Nutrition: Five benefits of honey

The health benefits of one of the oldest sweeteners on earth are limitless, aside from being a perfect replacement for sugar, this sweetener is much healthier. Bees swallow, digest and regurgitate nectar to make honey; this nectar contains almost 600 compounds.

The health benefits of one of the oldest sweeteners on earth are limitless, aside from being a perfect replacement for sugar, this sweetener is much healthier. Bees swallow, digest and regurgitate nectar to make honey; this nectar contains almost 600 compounds. 

Honey is so good and is definitely on the list of power food that should be in every kitchen.

It prevents cancer and heart disease:

Honey contains flavonoids, antioxidants which help reduce the risk of some cancers and heart disease.

Reduces ulcers and other gastrointestinal disorders:

Recent research shows that honey treatment may help disorders such as ulcers and bacterial gastroenteritis.

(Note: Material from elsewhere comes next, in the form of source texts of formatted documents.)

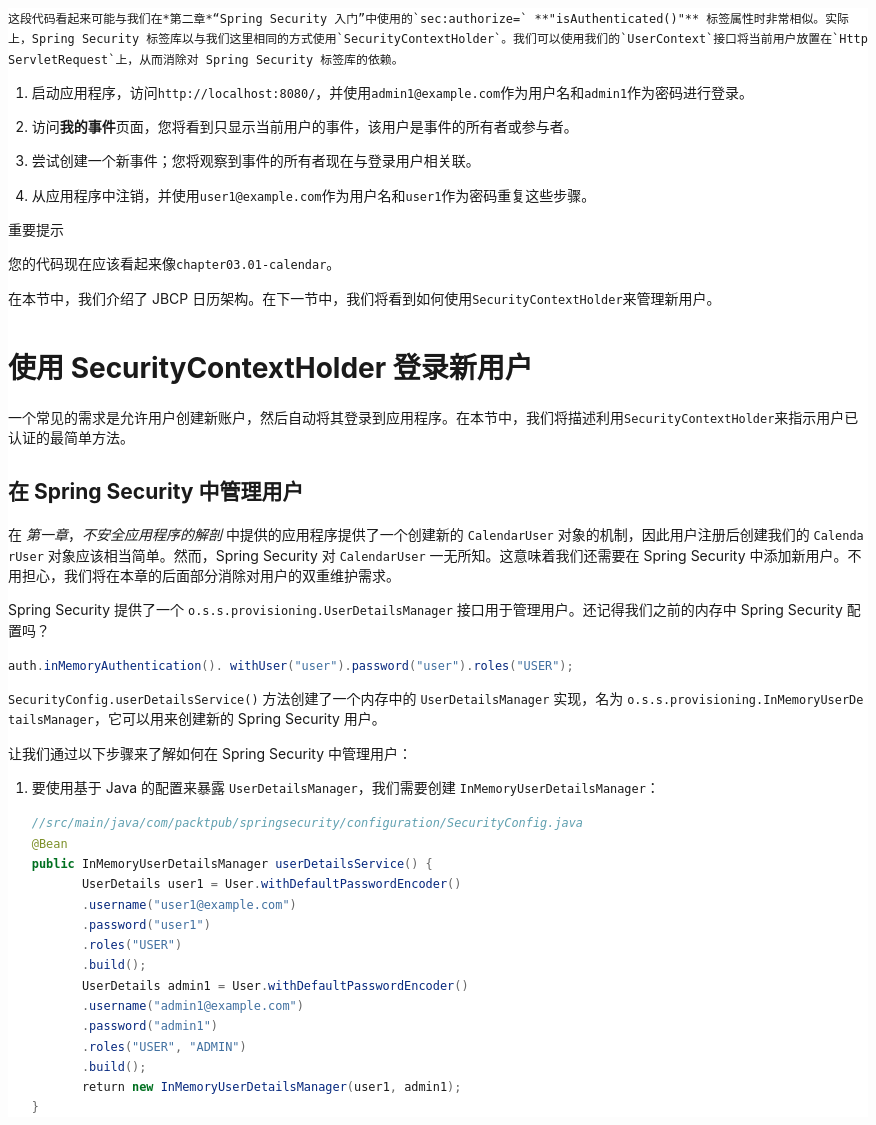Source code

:     这段代码看起来可能与我们在*第二章*“Spring Security 入门”中使用的`sec:authorize=` **"isAuthenticated()"** 标签属性时非常相似。实际上，Spring Security 标签库以与我们这里相同的方式使用`SecurityContextHolder`。我们可以使用我们的`UserContext`接口将当前用户放置在`HttpServletRequest`上，从而消除对 Spring Security 标签库的依赖。

1.  启动应用程序，访问`http://localhost:8080/`，并使用`admin1@example.com`作为用户名和`admin1`作为密码进行登录。

1.  访问**我的事件**页面，您将看到只显示当前用户的事件，该用户是事件的所有者或参与者。

1.  尝试创建一个新事件；您将观察到事件的所有者现在与登录用户相关联。

1.  从应用程序中注销，并使用`user1@example.com`作为用户名和`user1`作为密码重复这些步骤。

重要提示

您的代码现在应该看起来像`chapter03.01-calendar`。

在本节中，我们介绍了 JBCP 日历架构。在下一节中，我们将看到如何使用`SecurityContextHolder`来管理新用户。

# 使用 SecurityContextHolder 登录新用户

一个常见的需求是允许用户创建新账户，然后自动将其登录到应用程序。在本节中，我们将描述利用`SecurityContextHolder`来指示用户已认证的最简单方法。

## 在 Spring Security 中管理用户

在 *第一章*，*不安全应用程序的解剖* 中提供的应用程序提供了一个创建新的 `CalendarUser` 对象的机制，因此用户注册后创建我们的 `CalendarUser` 对象应该相当简单。然而，Spring Security 对 `CalendarUser` 一无所知。这意味着我们还需要在 Spring Security 中添加新用户。不用担心，我们将在本章的后面部分消除对用户的双重维护需求。

Spring Security 提供了一个 `o.s.s.provisioning.UserDetailsManager` 接口用于管理用户。还记得我们之前的内存中 Spring Security 配置吗？

```java
auth.inMemoryAuthentication(). withUser("user").password("user").roles("USER");
```

`SecurityConfig.userDetailsService()` 方法创建了一个内存中的 `UserDetailsManager` 实现，名为 `o.s.s.provisioning.InMemoryUserDetailsManager`，它可以用来创建新的 Spring Security 用户。

让我们通过以下步骤来了解如何在 Spring Security 中管理用户：

1.  要使用基于 Java 的配置来暴露 `UserDetailsManager`，我们需要创建 `InMemoryUserDetailsManager`：

    ```java
    //src/main/java/com/packtpub/springsecurity/configuration/SecurityConfig.java
    @Bean
    public InMemoryUserDetailsManager userDetailsService() {
           UserDetails user1 = User.withDefaultPasswordEncoder()
           .username("user1@example.com")
           .password("user1")
           .roles("USER")
           .build();
           UserDetails admin1 = User.withDefaultPasswordEncoder()
           .username("admin1@example.com")
           .password("admin1")
           .roles("USER", "ADMIN")
           .build();
           return new InMemoryUserDetailsManager(user1, admin1);
    }
    ```
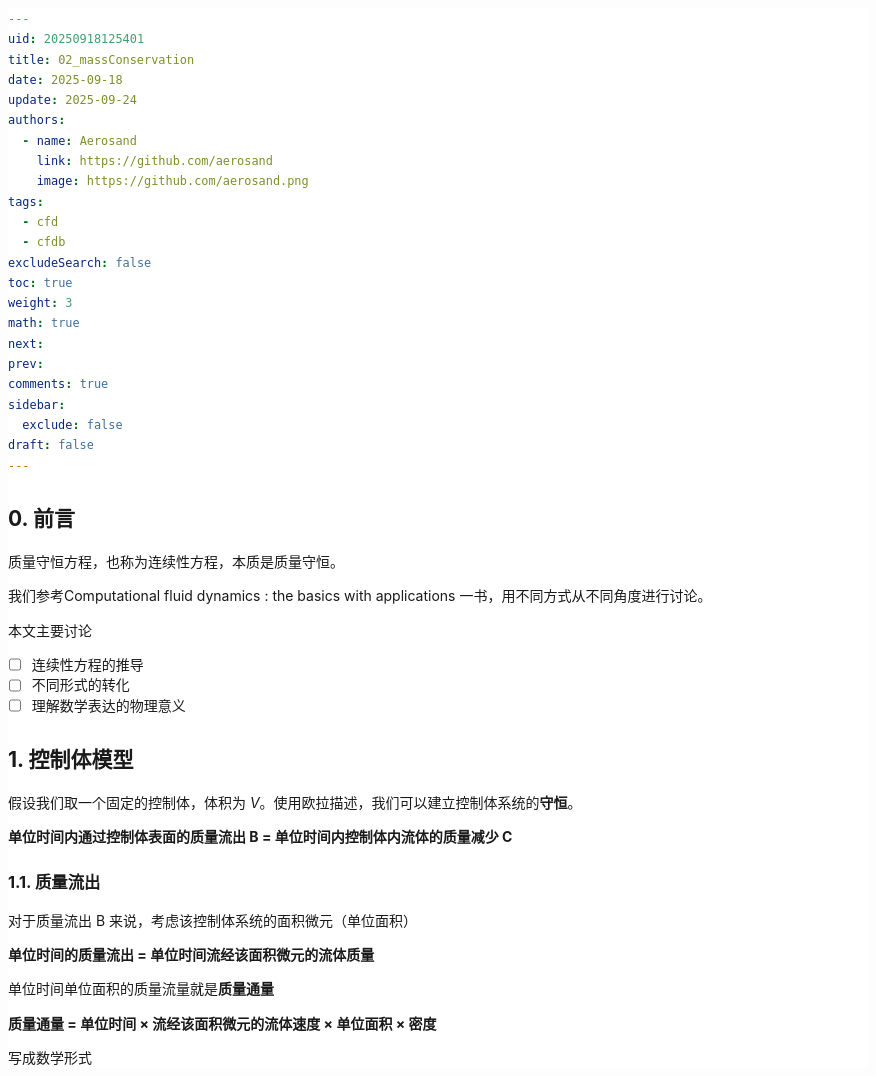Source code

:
 ```yaml
---
uid: 20250918125401
title: 02_massConservation
date: 2025-09-18
update: 2025-09-24
authors:
  - name: Aerosand
    link: https://github.com/aerosand
    image: https://github.com/aerosand.png
tags:
  - cfd
  - cfdb
excludeSearch: false
toc: true
weight: 3
math: true
next:
prev:
comments: true
sidebar:
  exclude: false
draft: false
---
```

## 0. 前言

质量守恒方程，也称为连续性方程，本质是质量守恒。

我们参考Computational fluid dynamics : the basics with applications 一书，用不同方式从不同角度进行讨论。

本文主要讨论

- [ ] 连续性方程的推导
- [ ] 不同形式的转化
- [ ] 理解数学表达的物理意义

## 1. 控制体模型

假设我们取一个固定的控制体，体积为 $V$。使用欧拉描述，我们可以建立控制体系统的**守恒**。

**单位时间内通过控制体表面的质量流出 B = 单位时间内控制体内流体的质量减少 C**

### 1.1. 质量流出

对于质量流出 B 来说，考虑该控制体系统的面积微元（单位面积）

**单位时间的质量流出 = 单位时间流经该面积微元的流体质量**

单位时间单位面积的质量流量就是**质量通量**

**质量通量 = 单位时间 × 流经该面积微元的流体速度 × 单位面积 × 密度**

写成数学形式
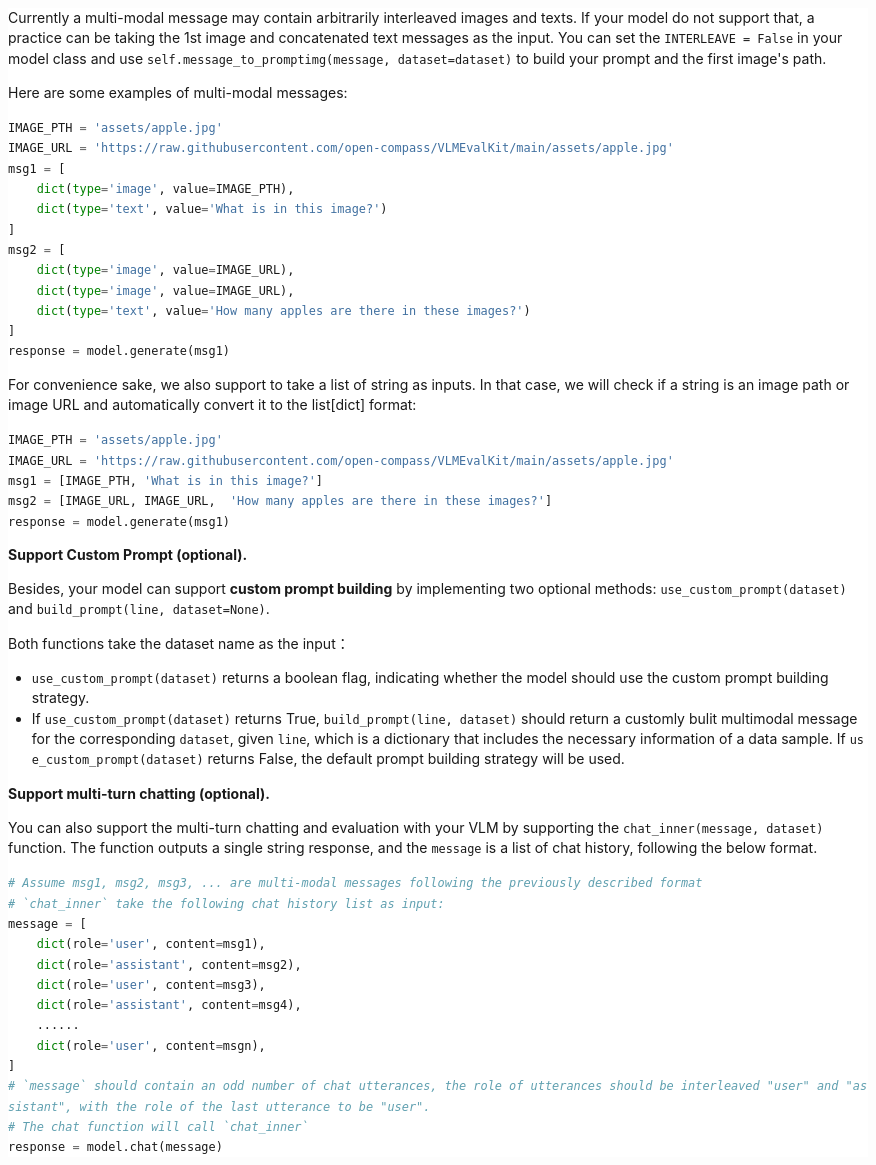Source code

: Currently a multi-modal message may contain arbitrarily interleaved images and texts. If your model do not support that, a practice can be taking the 1st image and concatenated text messages as the input. You can set the `INTERLEAVE = False` in your model class and use `self.message_to_promptimg(message, dataset=dataset)` to build your prompt and the first image's path.

Here are some examples of multi-modal messages:

```python
IMAGE_PTH = 'assets/apple.jpg'
IMAGE_URL = 'https://raw.githubusercontent.com/open-compass/VLMEvalKit/main/assets/apple.jpg'
msg1 = [
    dict(type='image', value=IMAGE_PTH),
    dict(type='text', value='What is in this image?')
]
msg2 = [
    dict(type='image', value=IMAGE_URL),
    dict(type='image', value=IMAGE_URL),
    dict(type='text', value='How many apples are there in these images?')
]
response = model.generate(msg1)
```

For convenience sake, we also support to take a list of string as inputs. In that case, we will check if a string is an image path or image URL and automatically convert it to the list[dict] format:

```python
IMAGE_PTH = 'assets/apple.jpg'
IMAGE_URL = 'https://raw.githubusercontent.com/open-compass/VLMEvalKit/main/assets/apple.jpg'
msg1 = [IMAGE_PTH, 'What is in this image?']
msg2 = [IMAGE_URL, IMAGE_URL,  'How many apples are there in these images?']
response = model.generate(msg1)
```

**Support Custom Prompt (optional).**

Besides, your model can support **custom prompt building** by implementing two optional methods: `use_custom_prompt(dataset)` and `build_prompt(line, dataset=None)`.

Both functions take the dataset name as the input：

-  `use_custom_prompt(dataset)` returns a boolean flag, indicating whether the model should use the custom prompt building strategy.
- If `use_custom_prompt(dataset)` returns True, `build_prompt(line, dataset)` should return a customly bulit multimodal message for the corresponding `dataset`, given `line`, which is a dictionary that includes the necessary information of a data sample. If `use_custom_prompt(dataset)` returns False, the default prompt building strategy will be used.

**Support multi-turn chatting (optional).**

You can also support the multi-turn chatting and evaluation with your VLM by supporting the `chat_inner(message, dataset)` function. The function outputs a single string response, and the `message` is a list of chat history, following the below format.

```python
# Assume msg1, msg2, msg3, ... are multi-modal messages following the previously described format
# `chat_inner` take the following chat history list as input:
message = [
    dict(role='user', content=msg1),
    dict(role='assistant', content=msg2),
    dict(role='user', content=msg3),
    dict(role='assistant', content=msg4),
	......
    dict(role='user', content=msgn),
]
# `message` should contain an odd number of chat utterances, the role of utterances should be interleaved "user" and "assistant", with the role of the last utterance to be "user".
# The chat function will call `chat_inner`
response = model.chat(message)
```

Anti-bacterial, anti-fungal, anti-fungal:

“All honey is antibacterial, because the bees add an enzyme that makes hydrogen peroxide,” said Peter Molan, director of the Honey Research Unit at the University of Waikato in New Zealand.

Increases athletic performance:

Daniel Kazungu, a basketball player, attributes his strength and efficiency to eating honey and eggs.

“Our body needs the energy to power up that the food we eat sometimes doesn’t have. Natural sugars are better – honey is one of the natural sugars,” he notes.

Reduces cough and throat irritation:

Honey helps with coughs, particularly buckwheat honey. In a study of 110 children done in South Africa, a single dose of buckwheat honey was just as effective as a single dose of dextromethorphan in relieving nocturnal cough and allowing proper sleep.